Citizen Cain

Now is the time to test whether the Tea Party means business because, judging by last week's Republican presidential debate, the Tea Party candidate for president in 2012 is self-evident.

Herman Cain is the ideal Tea Party candidate.  Herman Cain is the ideal citizen candidate among the eminently forgettable posse of professional politicians.  Cain has and utilizes, as he did last week in Greenville, South Carolina, the one asset that will unite constitutional conservatives: he is a plain-speaking Gadsden flag. 

Generations of career politicians who, in the words of Daniel Webster, "mean to govern well, but mean to govern," have bankrupted our country in a slow side toward socialism and the withering of our liberty. 

Patriots are clamoring for an individual who, as president, can calmly and confidently reorient this country to the Constitution and fiscal sanity.  We the People must nominate the next Republican nominee, even (especially) if it means making an end run around the party establishment to put forth someone who is not of Washington, nor political moderation.  We must eliminate candidates who have had a part -- large or small -- in contributing to the current crisis.  That means no Romney, no Huckabee, no Gingrich, no Palin.  The boldest statement that can be made is to elect a private citizen president.

Not for Cain is the dialect of programmed candidates controlled by Republican Party hacks or "up-and-coming political stars."  As was obvious during the debate, Cain does not require handlers and consultants.  No political consultant would ever tell a candidate to answer a question, to which he cannot truly give an informed answer, as Cain did on a question of national security, "I don't know all the facts."  Few, if any, would encourage a candidate to endorse Benjamin Netanyahu's view on the ultimate aims of the jihadists.  Cain speaks with total self-confidence born of ability and achievement, not the unearned laurels of sycophants.

Cain speaks blunt truths about how far we have fallen from our charters and the necessity to restore them and revere them again.  As he recently told Neil Cavuto when refusing to walk back comments about a ban on Muslims in a Cain administration, he only wants "true patriots" around him, committed and dedicated to the Constitution, the Declaration, and the laws of this country.  What else matters?

Cain has proven himself again and again as an executive (which, lest anyone forget, is the office he is seeking), willing to begin at ground level and rising to save a company from bankruptcy.  He is a scholar, a mathematician (bachelors from Morehouse), and computer scientist (masters from Purdue) who speaks logically and plainly.  He recognizes that this is a world of absolutes, right and wrong, and operates so.  He does not fail, nor does he ever need to preface any statement with "Let me be clear."

A Cain candidacy would give conservative voters a break during October 2012 in the form of a candidate before whom we do not cringe in anticipatory dread during the presidential debates.  Cain would crush the president in a debate, and would do so as calmly and precisely as he demolished Bill Clinton in 1994.  Cain is Obama's worst nightmare: A strong black man from the South, a self-made black man, unafraid of anyone, unafraid to say directly to Obama's face what needs to be said directly, as often as it needs to be said.  Cain has had a true American experience.  He knows from real racism and segregation, not some intellectualized rage formulated in the soft environs of the Ivy League.  Cain did not beg, borrow, and steal for a piece of the pie -- he quite literally made his own pies.  His example is the American example.

*Excerpted data*.
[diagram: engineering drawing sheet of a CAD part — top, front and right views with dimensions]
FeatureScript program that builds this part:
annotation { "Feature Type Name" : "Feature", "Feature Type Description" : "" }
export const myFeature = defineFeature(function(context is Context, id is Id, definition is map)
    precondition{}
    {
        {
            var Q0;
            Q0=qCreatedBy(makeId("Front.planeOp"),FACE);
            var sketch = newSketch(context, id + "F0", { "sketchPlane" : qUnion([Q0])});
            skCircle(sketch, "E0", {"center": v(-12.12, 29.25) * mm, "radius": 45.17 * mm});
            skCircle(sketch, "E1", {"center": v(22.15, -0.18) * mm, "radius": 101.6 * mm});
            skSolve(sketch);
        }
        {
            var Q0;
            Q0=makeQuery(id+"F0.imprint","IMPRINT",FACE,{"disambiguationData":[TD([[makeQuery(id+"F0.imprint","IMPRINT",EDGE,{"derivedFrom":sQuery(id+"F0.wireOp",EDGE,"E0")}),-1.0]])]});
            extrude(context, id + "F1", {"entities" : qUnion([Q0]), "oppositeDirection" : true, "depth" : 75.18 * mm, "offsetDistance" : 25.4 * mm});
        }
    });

*Stated exercise A*.
Answer these questions using the opinion piece on Herman Cain:
(i) In which city and state was last week's Republican presidential debate held?
(ii) At which university did Cain earn his master's degree?
(iii) To whom did Cain say that he wants only "true patriots" around him?
*Stated exercise B*.
Name every candidate whom the opinion piece on Herman Cain says must be ruled out, using the names the piece gives.
*Stated exercise C*.
Resume the opinion piece on Herman Cain after its final sentence, keeping its voice and argument.
The items come from a separate source and are unrelated to the opinion piece on Herman Cain.

*Written response A*.
(i) Greenville, South Carolina
(ii) Purdue
(iii) Neil Cavuto

*Written response B*.
Romney, Huckabee, Gingrich, Palin

*Written response C*.
There will no doubt be wails from all corners that someone like Cain is "not qualified" for the presidency because he lacks decades of experience in government.  Not qualified?  By what standard?  A short time ago, this country elected, through willful ignorance and misplaced guilt, a dilettante who would hardly deign to vote other than "present."  We elected a man whose life story is shrouded in a mysterious haze that absurdly thickens as time passes.  We elected a man with personal and professional associations that should have blasted him off of any slate for any office.  We elected a man who wanted every roadblock thrown in the way of military operations over which he now presents himself as author and executor.  The only positive consequence of the election of Barack Obama is that the completely arbitrary and elastic list of standards for presidential qualification was obliterated.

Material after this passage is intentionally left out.